Selbstverständlich ist es logisch, dass jeder KI-Einsatz aufgrund von Fehlern einen Preis erfordert, der eben bezahlt werden muss. Im Industrieeinsatz wird das von vornherein berücksichtigt, denn den Preis zahlt das einsetzende Unternehmen selbst. Im Bereich der KI-Überwachung trägt jedoch der Bürger die „Kosten“, denn er muss beweisen, dass er kein Terrorist ist. Da die „Kosten“ also ausgelagert werden können (weg vom KI-Anbieter und hin zum Betroffenen), wird das alles völlig verordnungskonform so eingesetzt werden, natürlich im Namen der Sicherheit – wir sollten uns hier keine Illusionen machen.
Aktuell geht von der KI eine latente Gefahr aus, denn die riesigen Werbebudgets von KI-Unternehmen sorgen dafür, dass den Entscheidern viele Vorteile der KI verkauft werden, die in der Realität so gar nicht existieren. Wird die KI in den Unternehmen selbst eingesetzt und werden die KI-Verordnung und der Datenschutz eingehalten, ist der Einsatz sehr häufig von Vorteil und teilweise sogar extrem gewinnbringend. Wird die KI jedoch in der Gesellschaft eingesetzt, gehen von ihr erhebliche Risiken aus. Letztlich kommt es zu einer Allianz von Macht und Technologie. Selbst eine fehlerhafte und mangelhafte Technologie kann so zu einer großen Gefahr werden.
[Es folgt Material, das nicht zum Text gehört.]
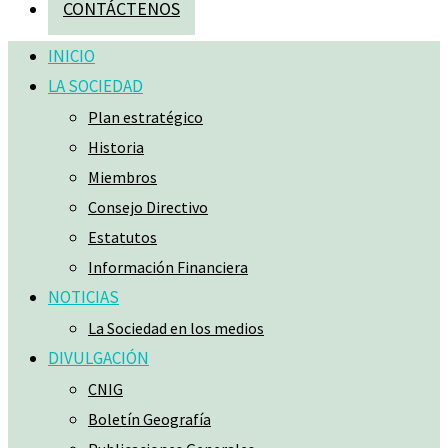
CONTÁCTENOS
INICIO
LA SOCIEDAD
Plan estratégico
Historia
Miembros
Consejo Directivo
Estatutos
Información Financiera
NOTICIAS
La Sociedad en los medios
DIVULGACIÓN
CNIG
Boletín Geografía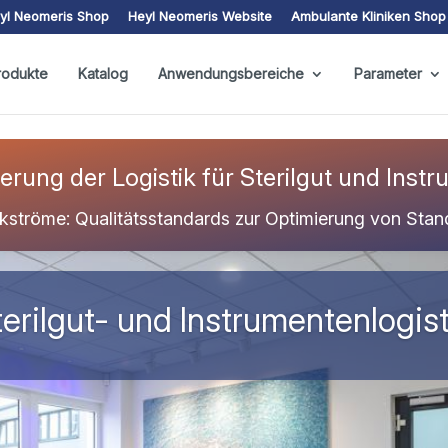
yl Neomeris Shop
Heyl Neomeris Website
Ambulante Kliniken Shop
rodukte
Katalog
Anwendungsbereiche
Parameter
erung der Logistik für Sterilgut und Inst
ikströme: Qualitätsstandards zur Optimierung von Stan
terilgut- und Instrumentenlogist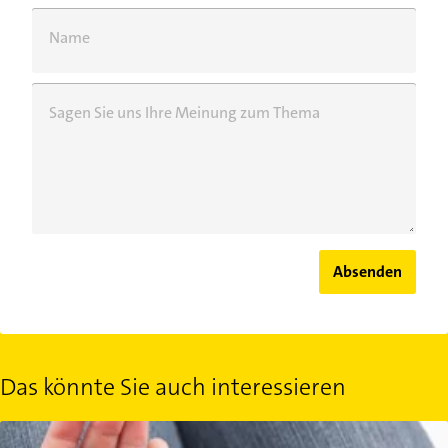
Name
Sagen Sie uns Ihre Meinung zum Thema
Absenden
Das könnte Sie auch interessieren
Unterzuckerung: Symptome und Behandlung der Hypoglykämie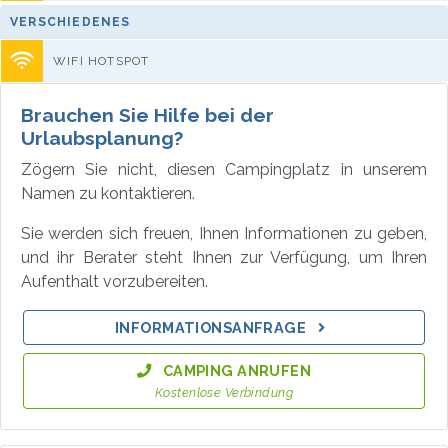
VERSCHIEDENES
WIFI HOTSPOT
Brauchen Sie Hilfe bei der
Urlaubsplanung?
Zögern Sie nicht, diesen Campingplatz in unserem
Namen zu kontaktieren.
Sie werden sich freuen, Ihnen Informationen zu geben,
und ihr Berater steht Ihnen zur Verfügung, um Ihren
Aufenthalt vorzubereiten.
INFORMATIONSANFRAGE
CAMPING ANRUFEN
Kostenlose Verbindung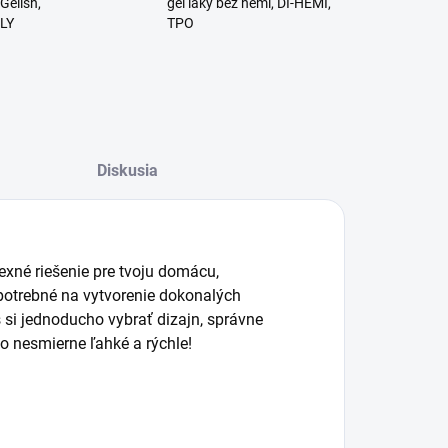
Gelish,
gél laky bez hemi, DI-HEMI,
RLY
TPO
Diskusia
xné riešenie pre tvoju domácu,
potrebné na vytvorenie dokonalých
si jednoducho vybrať dizajn, správne
to nesmierne ľahké a rýchle!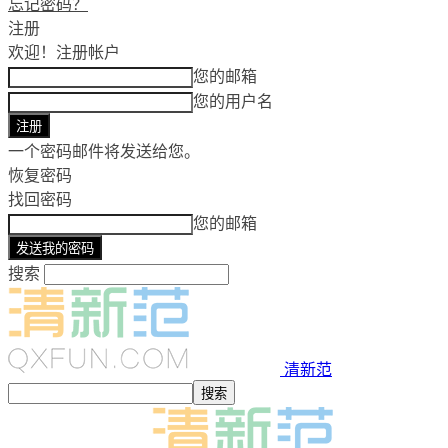
忘记密码？
注册
欢迎！
注册帐户
您的邮箱
您的用户名
一个密码邮件将发送给您。
恢复密码
找回密码
您的邮箱
搜索
清新范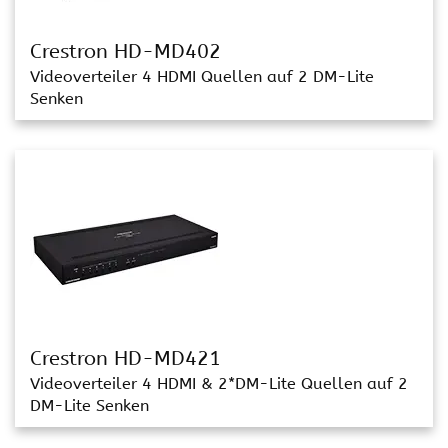
Crestron HD-MD402
Videoverteiler 4 HDMI Quellen auf 2 DM-Lite
Senken
Crestron HD-MD421
Videoverteiler 4 HDMI & 2*DM-Lite Quellen auf 2
DM-Lite Senken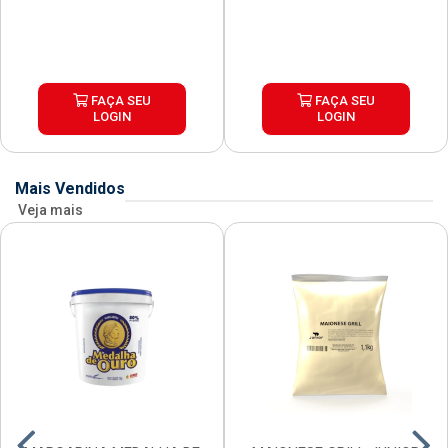
FAÇA SEU
FAÇA SEU
LOGIN
LOGIN
Mais Vendidos
Veja mais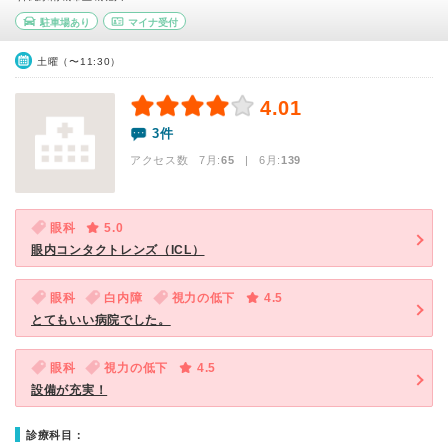
駐車場あり
マイナ受付
土曜（〜11:30）
4.01
3件
アクセス数 7月:
65
| 6月:
139
眼科
5.0
眼内コンタクトレンズ（ICL）
眼科
白内障
視力の低下
4.5
とてもいい病院でした。
眼科
視力の低下
4.5
設備が充実！
診療科目：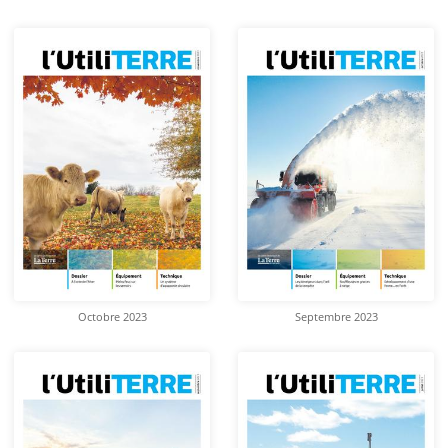
Octobre 2023
Septembre 2023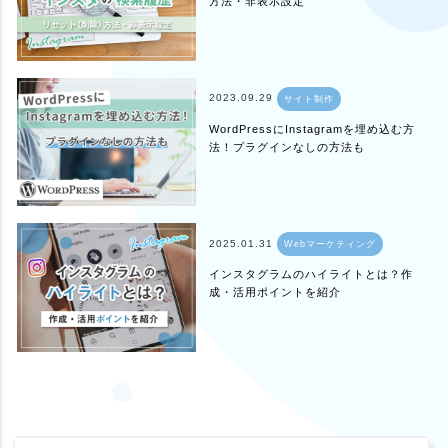
方法・非表示設定
2023.09.29
サイト制作
WordPressにInstagramを埋め込む方
法！プラグインなしの方法も
2025.01.31
Webマーケティング
インスタグラムのハイライトとは？作
成・活用ポイントを紹介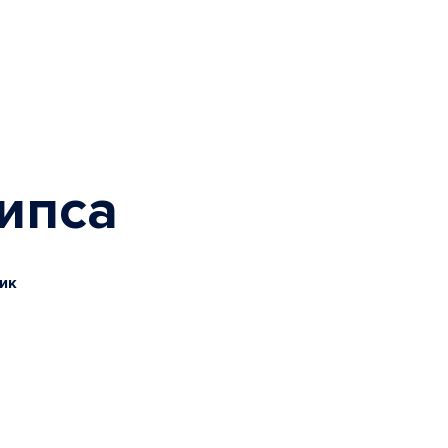
ипса
ик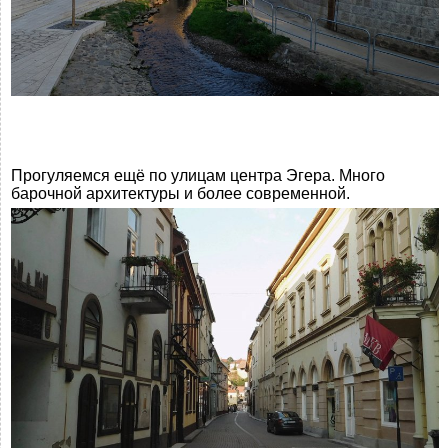
Прогуляемся ещё по улицам центра Эгера. Много
барочной архитектуры и более современной.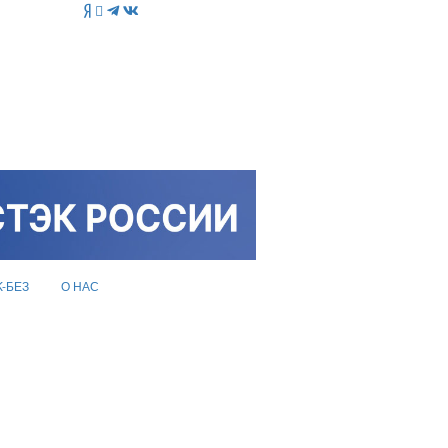
K-БЕЗ
О НАС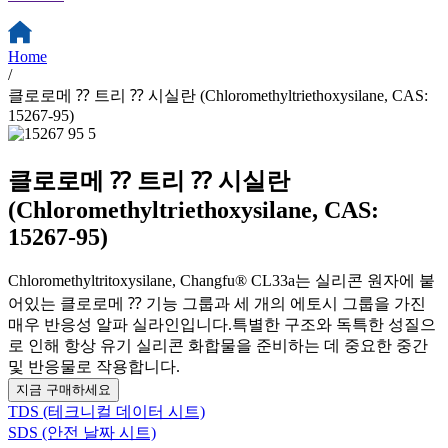
Home
/
클로로메 ⁇ 트리 ⁇ 시실란 (Chloromethyltriethoxysilane, CAS:
15267-95)
클로로메 ⁇ 트리 ⁇ 시실란
(Chloromethyltriethoxysilane, CAS:
15267-95)
Chloromethyltritoxysilane, Changfu® CL33a는 실리콘 원자에 붙
어있는 클로로메 ⁇ 기능 그룹과 세 개의 에토시 그룹을 가진
매우 반응성 알파 실라인입니다.특별한 구조와 독특한 성질으
로 인해 항상 유기 실리콘 화합물을 준비하는 데 중요한 중간
및 반응물로 작용합니다.
지금 구매하세요
TDS (테크니컬 데이터 시트)
SDS (안전 날짜 시트)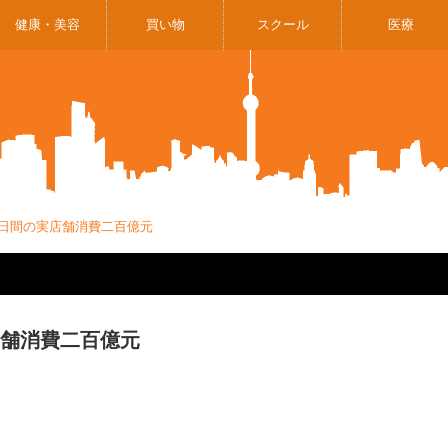
健康・美容
買い物
スクール
医療
５日間の実店舗消費二百億元
店舗消費二百億元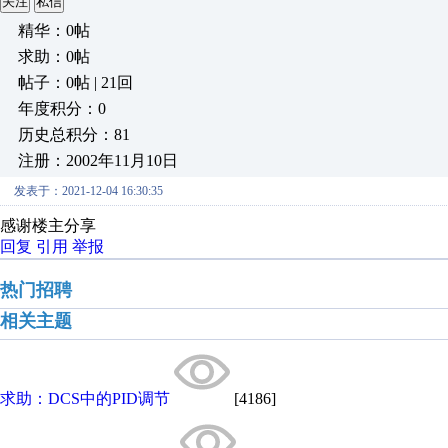
关注
私信
精华：0帖
求助：0帖
帖子：0帖 | 21回
年度积分：0
历史总积分：81
注册：2002年11月10日
发表于：2021-12-04 16:30:35
感谢楼主分享
回复
引用
举报
热门招聘
相关主题
求助：DCS中的PID调节
[4186]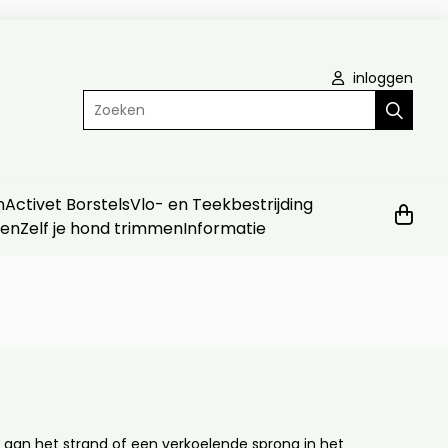
inloggen
Zoeken
n
Activet Borstels
Vlo- en Teekbestrijding
ven
Zelf je hond trimmen
Informatie
 aan het strand of een verkoelende sprong in het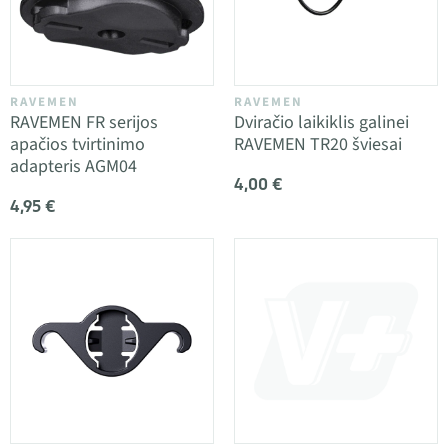
RAVEMEN
RAVEMEN
RAVEMEN FR serijos
Dviračio laikiklis galinei
apačios tvirtinimo
RAVEMEN TR20 šviesai
adapteris AGM04
4,00 €
4,95 €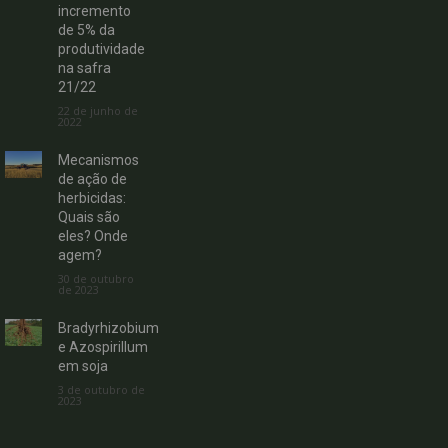
incremento
de 5% da
produtividade
na safra
21/22
22 de junho de
2022
Mecanismos
de ação de
herbicidas:
Quais são
eles? Onde
agem?
30 de outubro
de 2023
Bradyrhizobium
e Azospirillum
em soja
3 de outubro de
2023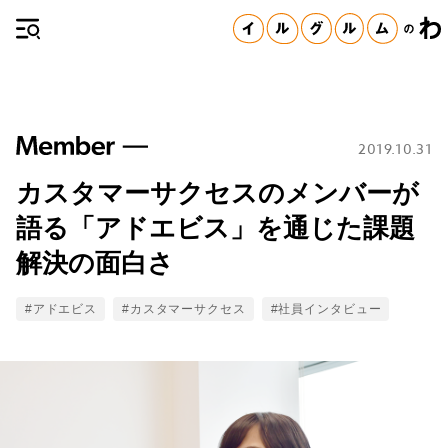
2019.10.31
カスタマーサクセスのメンバーが
語る「アドエビス」を通じた課題
解決の面白さ
Tags
#アドエビス
#カスタマーサクセス
#社員インタビュー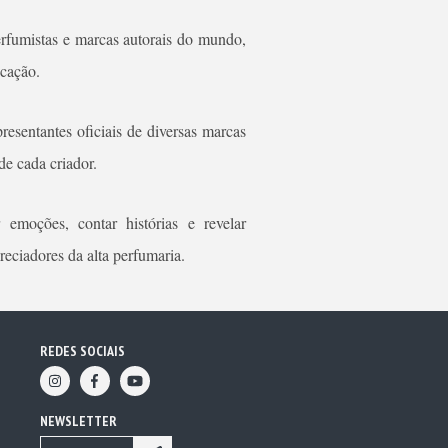
erfumistas e marcas autorais do mundo,
icação.
resentantes oficiais de diversas marcas
de cada criador.
 emoções, contar histórias e revelar
reciadores da alta perfumaria.
REDES SOCIAIS
NEWSLETTER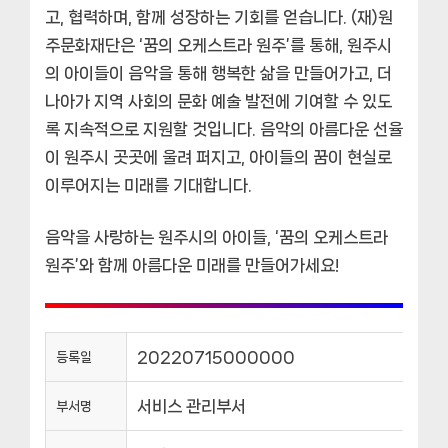
고, 협력하며, 함께 성장하는 기회를 얻습니다. (재)원
주문화재단은 ‘꿈의 오케스트라 원주’를 통해, 원주시
의 아이들이 음악을 통해 행복한 삶을 만들어가고, 더
나아가 지역 사회의 문화 예술 발전에 기여할 수 있도
록 지속적으로 지원할 것입니다. 음악의 아름다운 선율
이 원주시 곳곳에 울려 퍼지고, 아이들의 꿈이 현실로
이루어지는 미래를 기대합니다.
음악을 사랑하는 원주시의 아이들, ‘꿈의 오케스트라
원주’와 함께 아름다운 미래를 만들어가세요!
20220715000000
등록일
서비스 관리부서
부서명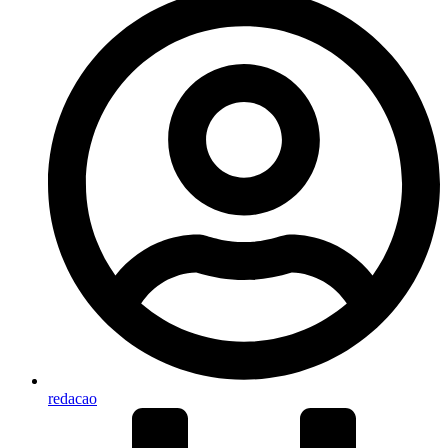
redacao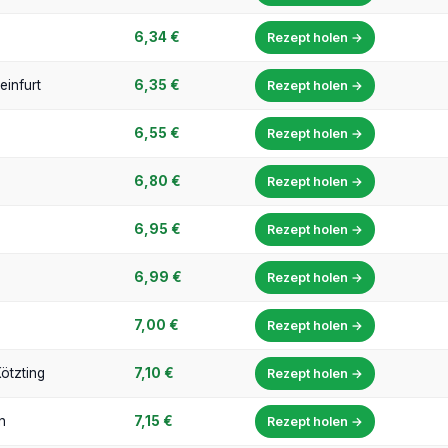
6,34 €
Rezept holen →
infurt
6,35 €
Rezept holen →
6,55 €
Rezept holen →
6,80 €
Rezept holen →
6,95 €
Rezept holen →
6,99 €
Rezept holen →
7,00 €
Rezept holen →
ötzting
7,10 €
Rezept holen →
n
7,15 €
Rezept holen →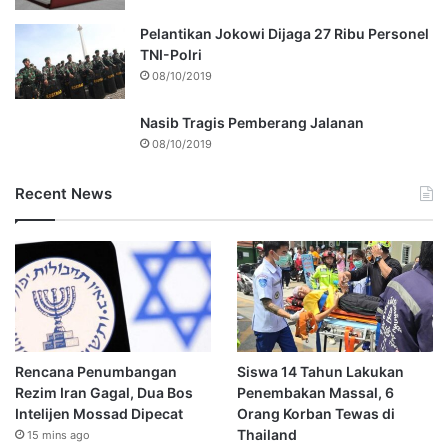
Pelantikan Jokowi Dijaga 27 Ribu Personel
TNI-Polri
08/10/2019
Nasib Tragis Pemberang Jalanan
08/10/2019
Recent News
Rencana Penumbangan
Siswa 14 Tahun Lakukan
Rezim Iran Gagal, Dua Bos
Penembakan Massal, 6
Intelijen Mossad Dipecat
Orang Korban Tewas di
Thailand
15 mins ago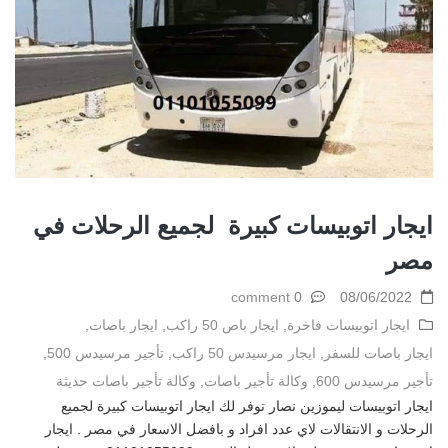
ايجار اتوبيسات كبيرة لجميع الرحلات في
مصر
0 comment
08/06/2022
ايجار اتوبيسات فاخرة
,
ايجار باص 50 راكب
,
ايجار باصات
,
ايجار باصات للسفر
,
ايجار مرسيدس 50 راكب
,
تأجير مرسيدس 500
,
تأجير مرسيدس 600
,
وكالة تأجير باصات
,
وكالة تأجير باصات حديثة
ايجار اتوبيسات ليموزين نصار توفر لك ايجار اتوبيسات كبيرة لجميع
الرحلات و الانتقالات لاي عدد افراد و بافضل الاسعار في مصر . ايجار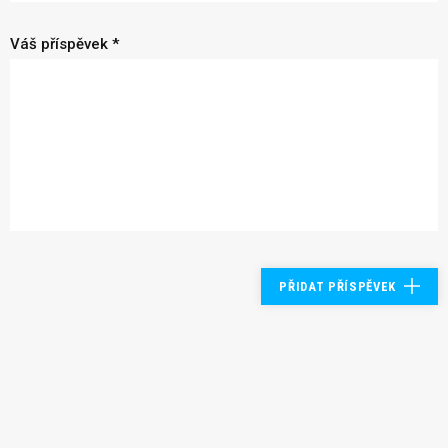
Váš příspěvek *
PŘIDAT PŘÍSPĚVEK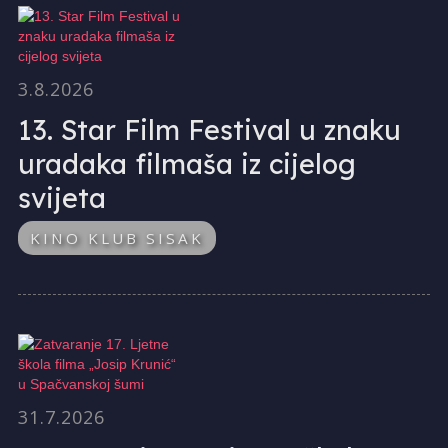
3.8.2026
13. Star Film Festival u znaku
uradaka filmaša iz cijelog
svijeta
KINO KLUB SISAK
31.7.2026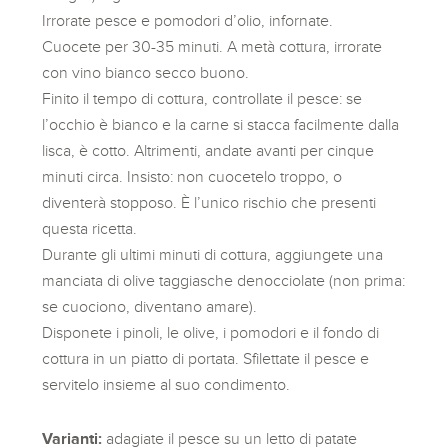
Irrorate pesce e pomodori d’olio, infornate.
Cuocete per 30-35 minuti. A metà cottura, irrorate
con vino bianco secco buono.
Finito il tempo di cottura, controllate il pesce: se
l’occhio è bianco e la carne si stacca facilmente dalla
lisca, è cotto. Altrimenti, andate avanti per cinque
minuti circa. Insisto: non cuocetelo troppo, o
diventerà stopposo. È l’unico rischio che presenti
questa ricetta.
Durante gli ultimi minuti di cottura, aggiungete una
manciata di olive taggiasche denocciolate (non prima:
se cuociono, diventano amare).
Disponete i pinoli, le olive, i pomodori e il fondo di
cottura in un piatto di portata. Sfilettate il pesce e
servitelo insieme al suo condimento.
Varianti:
adagiate il pesce su un letto di patate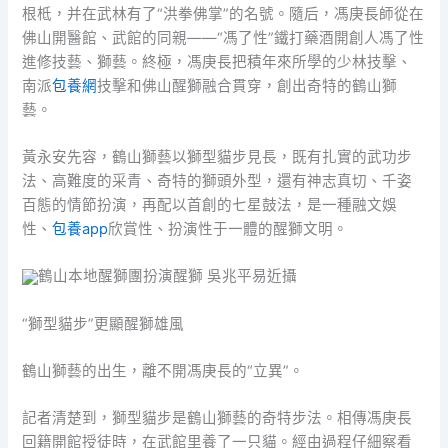
根柢，并在武林有了“洪拳佛掌”的名號。隨后，馮庚長師從在
佛山開醫館、武館的同親——“馮了性”鐵打藥酒開創人馮了性
進修技藝、獅藝。終極，馮庚長把積年來所學的少林技擊、
南派
包養網
技擊和佛山醒獅融合貫穿，創出奇特的鶴山獅
藝。
黃永安先容，鶴山獅藝以獅型貓步見長，既有扎實的武功步
法、高難度的采青、奇特的獅頭外型，還有神志真切、千姿
百態的情節扮演，再配以首創的七星鼓法，是一種融文娛
性、
包養app
欣賞性、扮演性于一體的醒獅文明。
鶴山本地醒獅團扮演醒獅 吳兆平易近攝
“獅型貓步”更顯醒獅雄風
鶴山獅藝的出生，離不開馮庚長的“立異”。
記者清楚到，獅型貓步是鶴山獅藝的奇特步法。相傳馮庚長
回籍開館授徒時，在武館里養了一只貓。經由過程仔細察看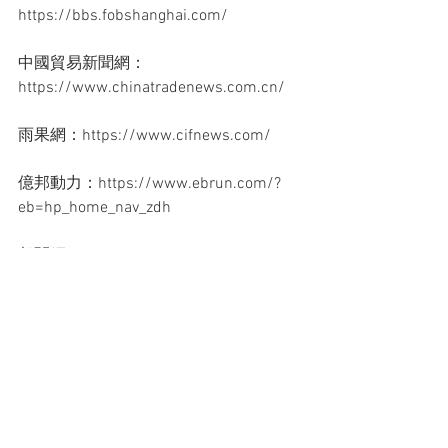
https://bbs.fobshanghai.com/
中國貿易新聞網：
https://www.chinatradenews.com.cn/
雨果網：https://www.cifnews.com/
億邦動力：https://www.ebrun.com/?
eb=hp_home_nav_zdh
邦閱網：https://www.52by.com/
海關原產地真偽查詢：
http://origin.customs.gov.cn/
以上便是一些快速了解行業訊息的方
法。或許這些訊息並非是你當下能夠用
Während medial oft über eine zukünftige Singularität und Machtübernahme durch eine KI gesprochen wird, sind die Gefahren viel subtiler und vor allem gegenwärtig. Man könnte sich eine KI-Maschinenschicht vorstellen, die über die Gesellschaft gestülpt wird und die trotz ihrer massiven Mängel das Leben und Arbeiten von Million Menschen überwacht, steuert und regelt. Besitzer dieser Technologien hätten natürlich den Luxus, davon nicht betroffen zu sein. Es ist daher zu hoffen, dass der Einsatz der KI in der Gesellschaft kritisch begleitet werden wird. Das sollte keine Illusion sein.